Automated data exploration also provides a followup functionality that allows you to ask the LLM to provide followup analysis on the explanations generated by PD-Explain. This followup analysis looks for context within the data for the explanations, to explain why exactly the insight given by the explanation occurs. Additionally, if the explanation includes reasoning, the followup analysis will also try to corroborate or refute the reasoning provided by the LLM.

import pd_explain
import pandas as pd

# Load some data
df = pd.read_csv("adult.csv")

# Perform some operations on the data
by_workclass = adults.groupby('workclass').mean()
explanation = by_workclass.explain(top_k=4, add_llm_explanation_reasoning=True)

# Ask the LLM to provide followup analysis on the explanation
by_wokrclass.follow_up_with_automated_data_exploration(
    # The index of the explanation to follow up on. For fedex, 0 is the top-left explanation, 1 is to the right of it, so on.
    # For MetaInsight, 0 is the top-most explanation.

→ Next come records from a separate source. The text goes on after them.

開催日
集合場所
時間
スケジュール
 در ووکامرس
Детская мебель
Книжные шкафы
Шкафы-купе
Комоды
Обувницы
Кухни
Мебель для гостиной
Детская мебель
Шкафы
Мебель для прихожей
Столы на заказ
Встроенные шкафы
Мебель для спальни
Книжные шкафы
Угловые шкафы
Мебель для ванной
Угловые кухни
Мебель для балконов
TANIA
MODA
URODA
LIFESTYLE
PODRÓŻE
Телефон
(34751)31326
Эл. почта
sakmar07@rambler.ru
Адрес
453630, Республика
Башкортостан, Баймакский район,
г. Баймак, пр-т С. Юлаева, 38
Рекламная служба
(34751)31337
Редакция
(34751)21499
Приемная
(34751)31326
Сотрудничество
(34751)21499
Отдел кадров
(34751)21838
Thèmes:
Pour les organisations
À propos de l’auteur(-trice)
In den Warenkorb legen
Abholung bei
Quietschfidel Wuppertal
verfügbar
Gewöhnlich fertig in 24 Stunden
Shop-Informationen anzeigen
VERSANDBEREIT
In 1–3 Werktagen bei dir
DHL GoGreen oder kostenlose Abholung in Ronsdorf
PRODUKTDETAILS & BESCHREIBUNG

For many to one, 0 is the first row of the dataframe.
    explanation_index=0
    # The rest of the parameters are the same as for the automated_data_exploration method.
)

Beautification (beta)

The beautification functionality allows you to use an LLM to try and automatically improve the aesthetics of visualizations generated by PD-Explain. The beautification process will generate new visualization code based on the original visualization code, and will try to make it more visually appealing and easier to understand. This process is iterative, meaning that it will try to improve the visualization code multiple times until it reaches a satisfactory result or the maximum number of iterations is reached.

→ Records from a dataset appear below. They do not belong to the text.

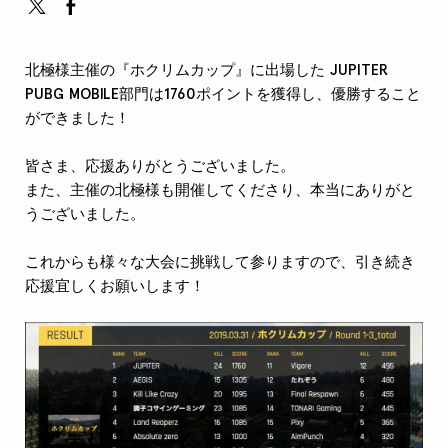
北極様主催の『ホクリムカップ』に出場した JUPITER
PUBG MOBILE部門は1760ポイントを獲得し、優勝すること
ができました！
皆さま、応援ありがとうございました。
また、主催の北極様も開催してくださり、本当にありがと
うございました。
これからも様々な大会に挑戦して参りますので、引き続き
応援宜しくお願いします！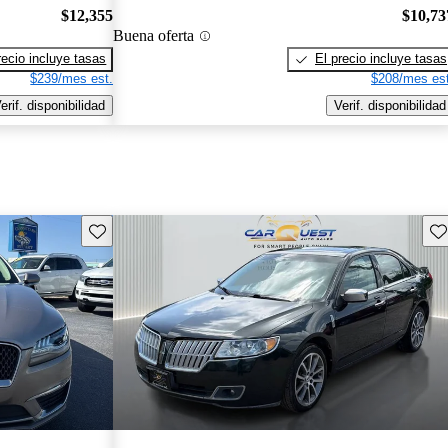
$12,355
$10,73
Buena oferta
recio incluye tasas
El precio incluye tasas
$239/mes est.
$208/mes est
erif. disponibilidad
Verif. disponibilidad
Guarda este Aviso
Gu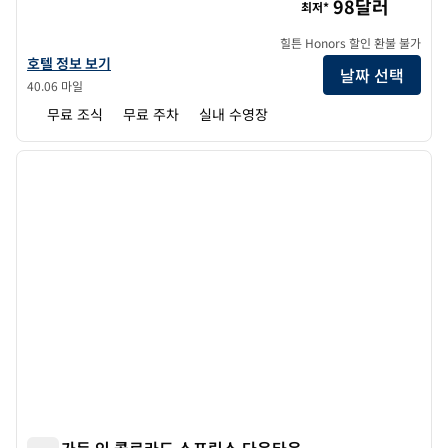
98달러
최저*
힐튼 Honors 할인 환불 불가
햄튼 인 콜로라도 스프링스 I-25 센트럴의 호텔 정보 보기
호텔 정보 보기
날짜 선택
40.06 마일
무료 조식
무료 주차
실내 수영장
1
/
12
이전 이미지
다음 
1/12
힐튼 가든 인 콜로라도 스프링스 다운타운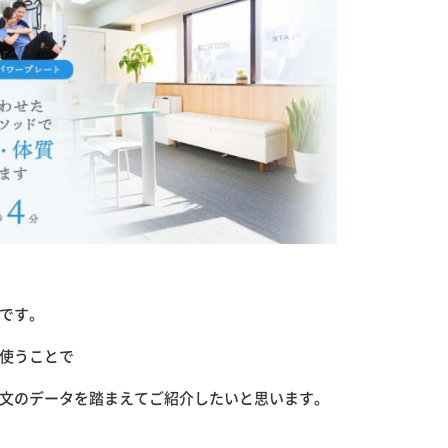
です。
使うことで
文のデータを踏まえてご紹介したいと思います。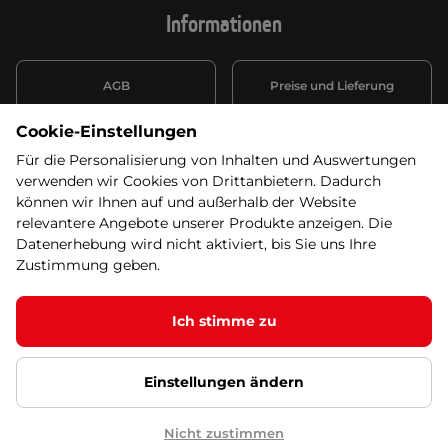
Informationen
AGB
Preise und Lieferung
Cookie-Einstellungen
Informationen nach Art. 13
Datenschutzerklärung
DSGVO
Für die Personalisierung von Inhalten und Auswertungen
verwenden wir Cookies von Drittanbietern. Dadurch
Wiederufsbelehrung mit Link
können wir Ihnen auf und außerhalb der Website
Batterieentsorgung
zum Formular
relevantere Angebote unserer Produkte anzeigen. Die
Datenerhebung wird nicht aktiviert, bis Sie uns Ihre
Informationen zu Elektro-
Zustimmung geben.
Widerruf erklären
und Elektonikgeräten
Ich stimme zu
Einstellungen ändern
© 2026 SEVEN SPORT s.r.o Alle Rechte vorbehalten1
Google Datenschutz
Google Partnerseiten
Cookie-Einstellungen
Nicht zustimmen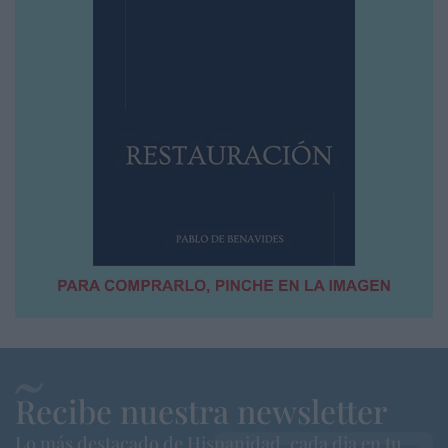
Recibe nuestra newsletter
Lo más destacado de Hispanidad, cada dia en tu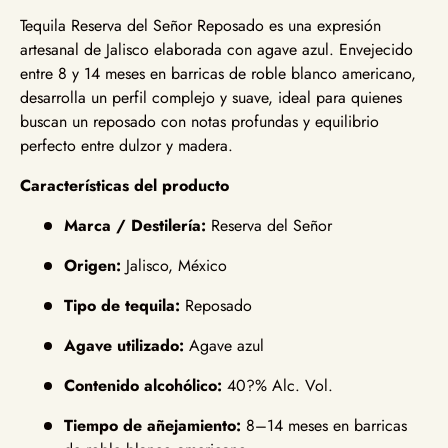
Tequila Reserva del Señor Reposado es una expresión
artesanal de Jalisco elaborada con agave azul. Envejecido
entre 8 y 14 meses en barricas de roble blanco americano,
desarrolla un perfil complejo y suave, ideal para quienes
buscan un reposado con notas profundas y equilibrio
perfecto entre dulzor y madera.
Características del producto
Marca / Destilería:
Reserva del Señor
Origen:
Jalisco, México
Tipo de tequila:
Reposado
Agave utilizado:
Agave azul
Contenido alcohólico:
40?% Alc. Vol.
Tiempo de añejamiento:
8–14 meses en barricas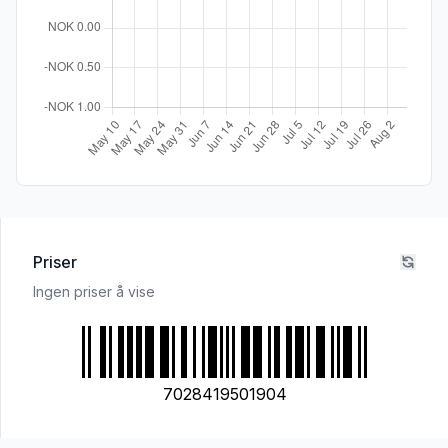
Priser
Ingen priser å vise
7028419501904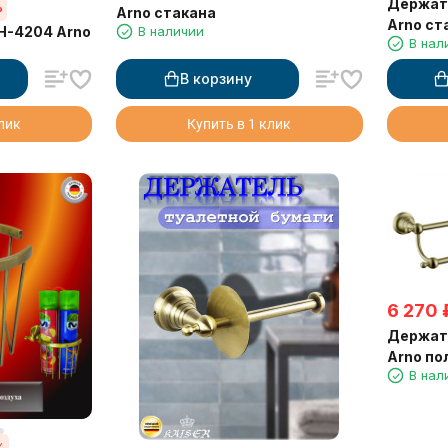
Держат
%
Arno стакана
Arno ст
H-4204 Arno
В наличии
В нал
В корзину
клик
Купить в 1 клик
6 270
Держат
Arno по
В нал
63 см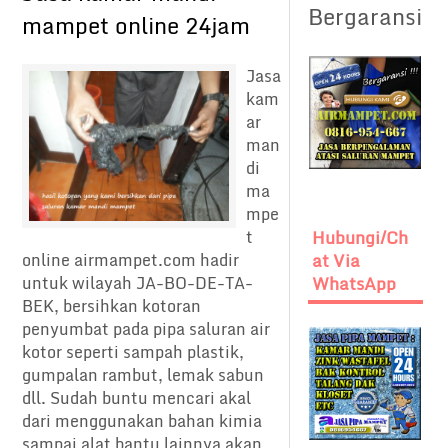
Bergaransi
mampet online 24jam
Jasa
kam
ar
man
di
ma
mpe
t
Hubungi/Ch
online airmampet.com hadir
At Via
untuk wilayah JA-BO-DE-TA-
WhatsApp
BEK, bersihkan kotoran
penyumbat pada pipa saluran air
kotor seperti sampah plastik,
gumpalan rambut, lemak sabun
dll. Sudah buntu mencari akal
dari menggunakan bahan kimia
sampai alat bantu lainnya akan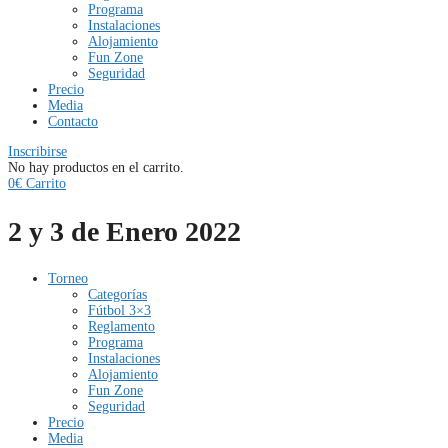
Programa
Instalaciones
Alojamiento
Fun Zone
Seguridad
Precio
Media
Contacto
Inscribirse
No hay productos en el carrito.
0
€
Carrito
2 y 3 de Enero 2022
Torneo
Categorías
Fútbol 3×3
Reglamento
Programa
Instalaciones
Alojamiento
Fun Zone
Seguridad
Precio
Media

Beautification is currently supported for the following explainers:

FEDEx explainer
MetaInsight explainer

Method Signature

The usage of beautify is done by passing the beautify parameter to the explain method of the DataFrame or Series.

ExpDataFrame.explain(
    explainer: Literal['fedex', 'outlier', 'many_to_one', 'shapley', 'metainsight'] = 'fedex',
    beautify: bool = False,
    beautify_max_fix_attempts: int = 10,
    silent_beautify: bool = True,
    # The rest of the parameters are the same as for the explain method.
)

Parameters

beautify (bool): Whether to use the beautification functionality to try to improve the aesthetics of the visualizations generated by the explainer. Defaults to False.
beautify_max_fix_attempts (int): The maximum number of attempts to fix the visualization. Defaults to 10.
silent_beautify (bool): Whether to suppress the beautification progress messages. Defaults to True. If set to False, the beautification process will print progress messages to the console.

Example Usage

import pd_explain
import pandas as pd

# Load some data
df = pd.read_csv("adult.csv")

# Perform some operations on the data
low_income = adults[adults['label'] == '<=50K']

# Explain the data and beautify the visualizations
low_income.explain(top_k=4, beautify=True)

Output:

_images/pd_explain_beautification_example.jpg

On the left, is the original visualization generated by PD-Explain, and on the right is the beautified version of the same visualization.

You will be provided with both visualizations in an interactive widget.